# When Bad Things Happen To Big Exporters.



## Vol (Jul 5, 2009)

From DTN by John Harrington.

Regards, Mike

https://www.dtnpf.com/agriculture/web/ag/news/article/2017/03/22/bad-things-happen-big-exporters


----------



## Waldo (Apr 29, 2016)

Mike I see on one of our news reports here the Brazilian whent from 60 million a da to 74thousand a day in exports.I was talking to my stock agent today and there is already action in the local market here.the market is already hot here so it will be interested how this will go.I see it this way if you have a health issue you can work around it this is a trust issue.the chinese are pranode about food saftey they still remember the tainted milk


----------



## somedevildawg (Jun 20, 2011)

Nobody wants shonky meat....


----------



## swmnhay (Jun 13, 2008)

And this is a very good reason for Country of Origin Labeling.


----------



## Lostin55 (Sep 21, 2013)

It might be time to market last years steers....


----------



## Waldo (Apr 29, 2016)

We have a really strict birth to slaughter tag system the cattle computer chip.so cattle can be traced all the way through .and if you try and shonky the system you can kiss your assistance goodbye.dawg it's good to see widing your vocAlbert. I,ll having saying gooday mate in no time


----------



## Vol (Jul 5, 2009)

Lostin55 said:


> It might be time to market last years steers....

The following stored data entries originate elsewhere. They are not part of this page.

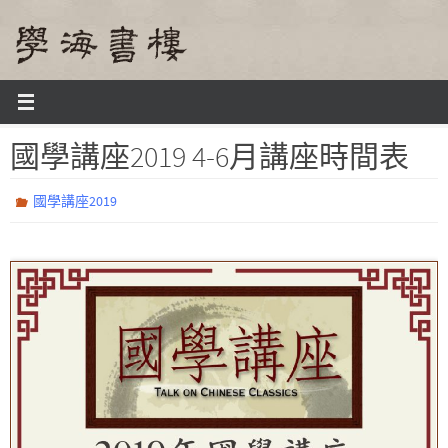
Skip
to
content
Home
國學講座
國學講座2019
國學講座2019 4-6月講座時間表
國學講座2019 4-6月講座時間表
國學講座2019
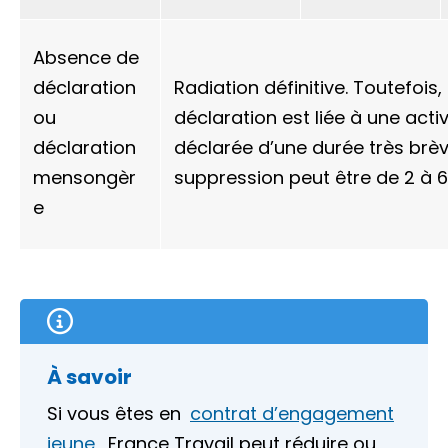
Absence de
déclaration
Radiation définitive. Toutefois,
ou
déclaration est liée à une acti
déclaration
déclarée d’une durée très brèv
mensongèr
suppression peut être de 2 à 6
e
À savoir
Si vous êtes en
contrat d’engagement
jeune
, France Travail peut réduire ou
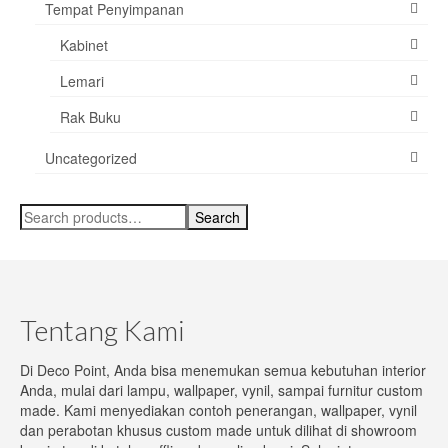
Tempat Penyimpanan
Kabinet
Lemari
Rak Buku
Uncategorized
Search
Search
for:
Tentang Kami
Di Deco Point, Anda bisa menemukan semua kebutuhan interior
Anda, mulai dari lampu, wallpaper, vynil, sampai furnitur custom
made. Kami menyediakan contoh penerangan, wallpaper, vynil
dan perabotan khusus custom made untuk dilihat di showroom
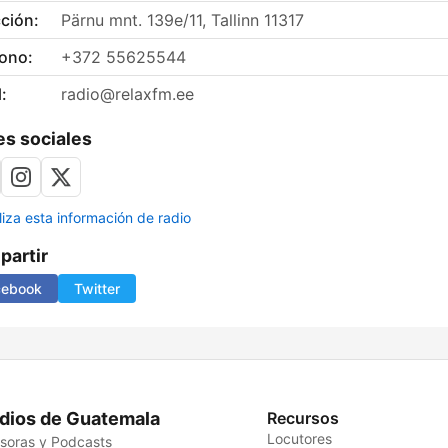
ción:
Pärnu mnt. 139e/11, Tallinn 11317
fono:
+372 55625544
:
radio@relaxfm.ee
s sociales
liza esta información de radio
artir
cebook
Twitter
dios de Guatemala
Recursos
Locutores
soras y Podcasts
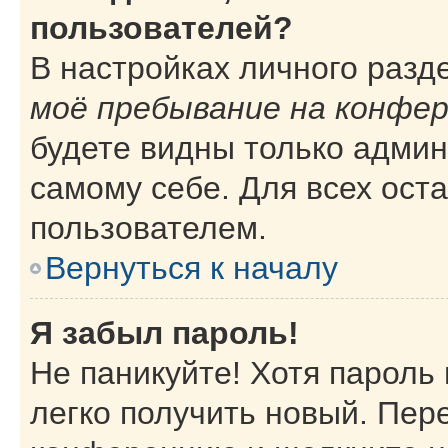
пользователей?
В настройках личного раз
моё пребывание на конфе
будете видны только адми
самому себе. Для всех ост
пользователем.
Вернуться к началу
Я забыл пароль!
Не паникуйте! Хотя пароль
легко получить новый. Пер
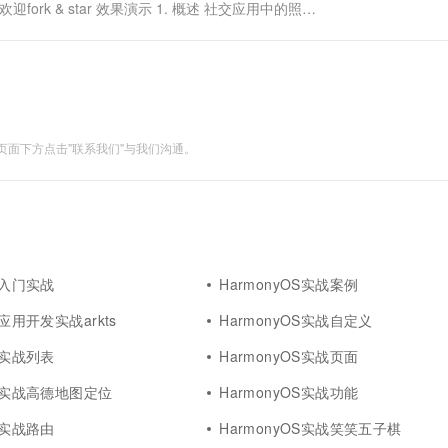
orial ， 欢迎fork & star 效果演示 1. 概述 社交应用中的照片
面下方点击"联系我们"与我们沟通。
OS入门实战
HarmonyOS实战案例
S应用开发实战arkts
HarmonyOS实战自定义
OS实战列表
HarmonyOS实战页面
OS实战高德地图定位
HarmonyOS实战功能
OS实战路由
HarmonyOS实战笑笑五子棋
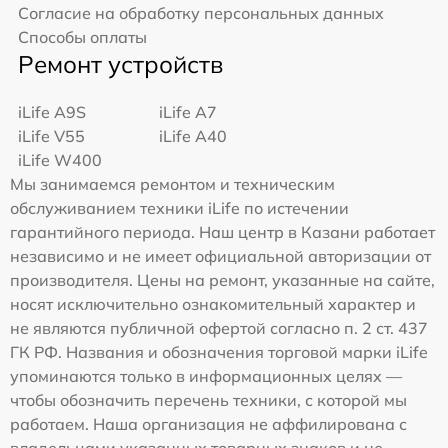
Согласие на обработку персональных данных
Способы оплаты
Ремонт устройств
iLife A9S
iLife A7
iLife V55
iLife A40
iLife W400
Мы занимаемся ремонтом и техническим
обслуживанием техники iLife по истечении
гарантийного периода. Наш центр в Казани работает
независимо и не имеет официальной авторизации от
производителя. Цены на ремонт, указанные на сайте,
носят исключительно ознакомительный характер и
не являются публичной офертой согласно п. 2 ст. 437
ГК РФ. Названия и обозначения торговой марки iLife
упоминаются только в информационных целях —
чтобы обозначить перечень техники, с которой мы
работаем. Наша организация не аффилирована с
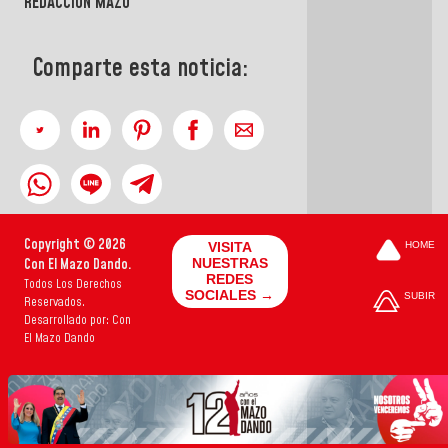
REDACCIÓN MAZO
Comparte esta noticia:
Copyright © 2026
VISITA
HOME
Con El Mazo Dando.
NUESTRAS
REDES
Todos Los Derechos
SOCIALES →
SUBIR
Reservados.
Desarrollado por: Con
El Mazo Dando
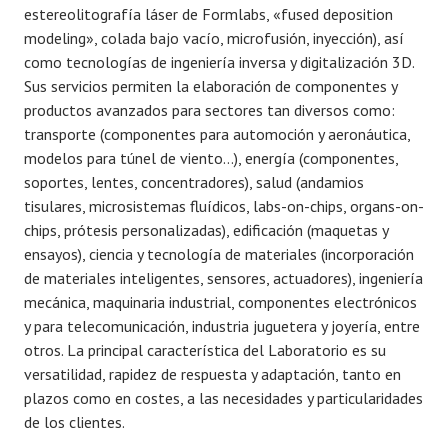
estereolitografía láser de Formlabs, «fused deposition
modeling», colada bajo vacío, microfusión, inyección), así
como tecnologías de ingeniería inversa y digitalización 3D.
Sus servicios permiten la elaboración de componentes y
productos avanzados para sectores tan diversos como:
transporte (componentes para automoción y aeronáutica,
modelos para túnel de viento…), energía (componentes,
soportes, lentes, concentradores), salud (andamios
tisulares, microsistemas fluídicos, labs-on-chips, organs-on-
chips, prótesis personalizadas), edificación (maquetas y
ensayos), ciencia y tecnología de materiales (incorporación
de materiales inteligentes, sensores, actuadores), ingeniería
mecánica, maquinaria industrial, componentes electrónicos
y para telecomunicación, industria juguetera y joyería, entre
otros. La principal característica del Laboratorio es su
versatilidad, rapidez de respuesta y adaptación, tanto en
plazos como en costes, a las necesidades y particularidades
de los clientes.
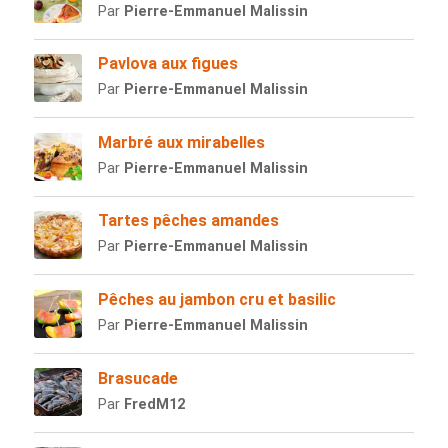
Par
Pierre-Emmanuel Malissin
Pavlova aux figues
Par
Pierre-Emmanuel Malissin
Marbré aux mirabelles
Par
Pierre-Emmanuel Malissin
Tartes pêches amandes
Par
Pierre-Emmanuel Malissin
Pêches au jambon cru et basilic
Par
Pierre-Emmanuel Malissin
Brasucade
Par
FredM12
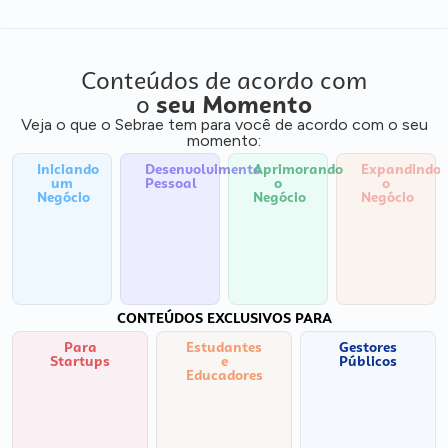
Conteúdos de acordo com
o
seu Momento
Veja o que o Sebrae tem para você de acordo com o seu
momento:
Iniciando
Desenvolvimento
Aprimorando
Expandindo
um
Pessoal
o
o
Negócio
Negócio
Negócio
CONTEÚDOS EXCLUSIVOS PARA
Para
Estudantes
Gestores
Startups
e
Públicos
Educadores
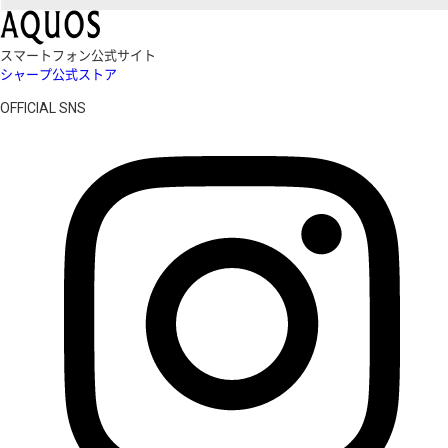
スマートフォン公式サイト
シャープ公式ストア
OFFICIAL SNS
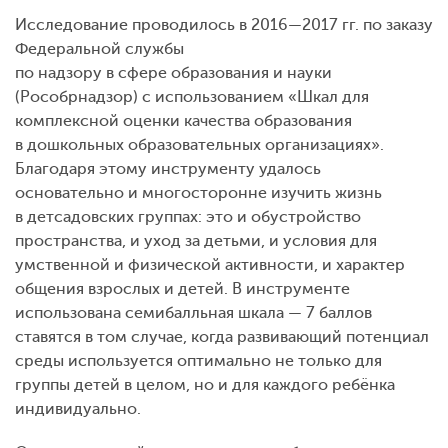
Исследование проводилось в 2016—2017 гг. по заказу
Федеральной службы
по надзору в сфере образования и науки
(Рособрнадзор) c использованием «Шкал для
комплексной оценки качества образования
в дошкольных образовательных организациях».
Благодаря этому инструменту удалось
основательно и многосторонне изучить жизнь
в детсадовских группах: это и обустройство
пространства, и уход за детьми, и условия для
умственной и физической активности, и характер
общения взрослых и детей. В инструменте
использована семибалльная шкала — 7 баллов
ставятся в том случае, когда развивающий потенциал
среды используется оптимально не только для
группы детей в целом, но и для каждого ребёнка
индивидуально.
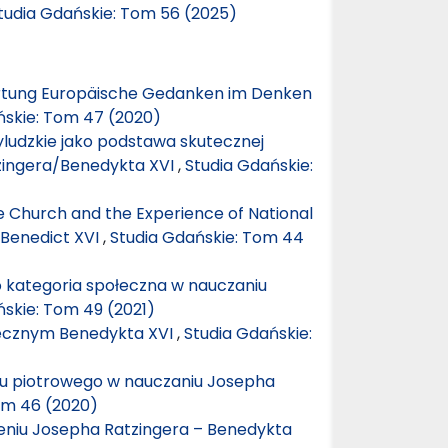
tudia Gdańskie: Tom 56 (2025)
ortung Europäische Gedanken im Denken
ńskie: Tom 47 (2020)
yludzkie jako podstawa skutecznej
zingera/Benedykta XVI
,
Studia Gdańskie:
he Church and the Experience of National
–Benedict XVI
,
Studia Gdańskie: Tom 44
o kategoria społeczna w nauczaniu
ńskie: Tom 49 (2021)
ecznym Benedykta XVI
,
Studia Gdańskie:
u piotrowego w nauczaniu Josepha
om 46 (2020)
ieniu Josepha Ratzingera – Benedykta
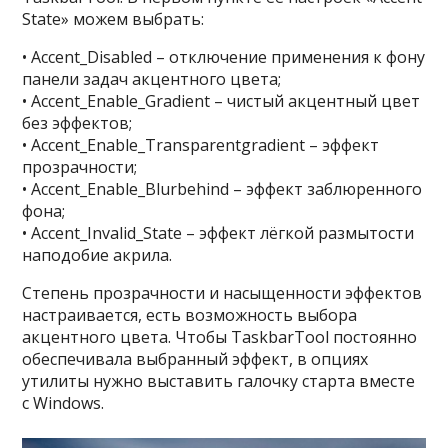
State» можем выбрать:
• Accent_Disabled – отключение применения к фону
панели задач акцентного цвета;
• Accent_Enable_Gradient – чистый акцентный цвет
без эффектов;
• Accent_Enable_Transparentgradient – эффект
прозрачности;
• Accent_Enable_Blurbehind – эффект заблюренного
фона;
• Accent_Invalid_State – эффект лёгкой размытости
наподобие акрила.
Степень прозрачности и насыщенности эффектов
настраивается, есть возможность выбора
акцентного цвета. Чтобы TaskbarTool постоянно
обеспечивала выбранный эффект, в опциях
утилиты нужно выставить галочку старта вместе
с Windows.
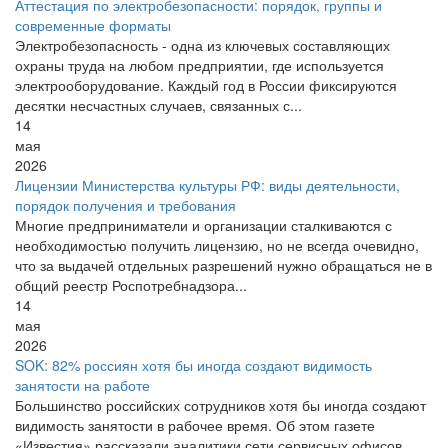
Аттестация по электробезопасности: порядок, группы и
современные форматы
Электробезопасность - одна из ключевых составляющих
охраны труда на любом предприятии, где используется
электрооборудование. Каждый год в России фиксируются
десятки несчастных случаев, связанных с...
14
мая
2026
Лицензии Министерства культуры РФ: виды деятельности,
порядок получения и требования
Многие предприниматели и организации сталкиваются с
необходимостью получить лицензию, но не всегда очевидно,
что за выдачей отдельных разрешений нужно обращаться не в
общий реестр Роспотребнадзора...
14
мая
2026
SOK: 82% россиян хотя бы иногда создают видимость
занятости на работе
Большинство российских сотрудников хотя бы иногда создают
видимость занятости в рабочее время. Об этом газете
«Известия» рассказали аналитики сети сервисных офисов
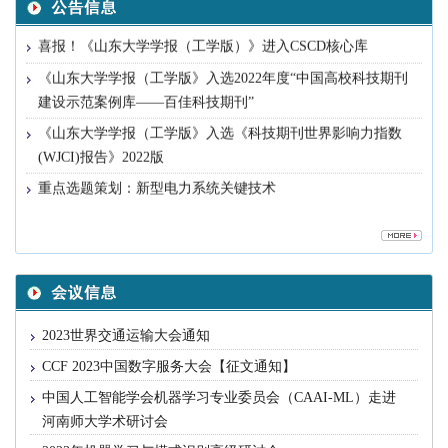
 征稿|“智慧能源关键理论与方法”专题征稿通知
 喜报！《山东大学学报（工学版）》进入CSCD核心库
建设示范案例库——百佳科技期刊”
(WJCI)报告》2022版
 重点选题策划：新型电力系统关键技术
 征稿|“智能建造与智慧交通”专刊征稿通知
 我刊被收录为中国科学引文数据库(CSCD)来源期刊
工程院院士
 我刊主编李术才教授获山东省科学技术最高奖
 2023世界交通运输大会通知
 欢迎登陆本刊网站
 CCF 2023中国数字服务大会【征文通知】
河南师大学术研讨会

Could be....you should see answers very soon.

Regards, Mike


----------



## Vol (Jul 5, 2009)

What a soap opera.....

Regards, Mike

http://www.agweb.com/article/top-buffalo-meat-exporter-on-edge-amid-slaughter-pledge-blmg/


----------



## Waldo (Apr 29, 2016)

Well in oz a bit more good news on the cattle front ,boss chinese man is here at the moment and signed off on new meat deal opening up chilled beef market for all our export works .with the short supplies of stock plus a great season here the bovine producers are ticking all the boxes.220 kilo steers selling $1000 plus.this is going into uncharted waters here .the export works keep telling us their losing money,but their the one setting the market.so a British breed steer say 450lb what are they worth in the us now


----------



## swmnhay (Jun 13, 2008)

Waldo said:


> .so a British breed steer say 450lb what are they worth in the us now


450 lb black steers be 1.80-1.85 lb

http://sfrlinc.com/web/market-reports/


----------



## Waldo (Apr 29, 2016)

Not taking the difference in our 2 dollars much on parr.the exporters here have .24 cents in the dollar difference .take freight higher wages here might not be a lot of difference. Our markets here will be under pressure to keep number up,but the old saying is australia is a big place. The livestock prices have had a impact on property prices heading up.but compared to us prices cheap.good grazing country 1000 to 1200 a acre.


----------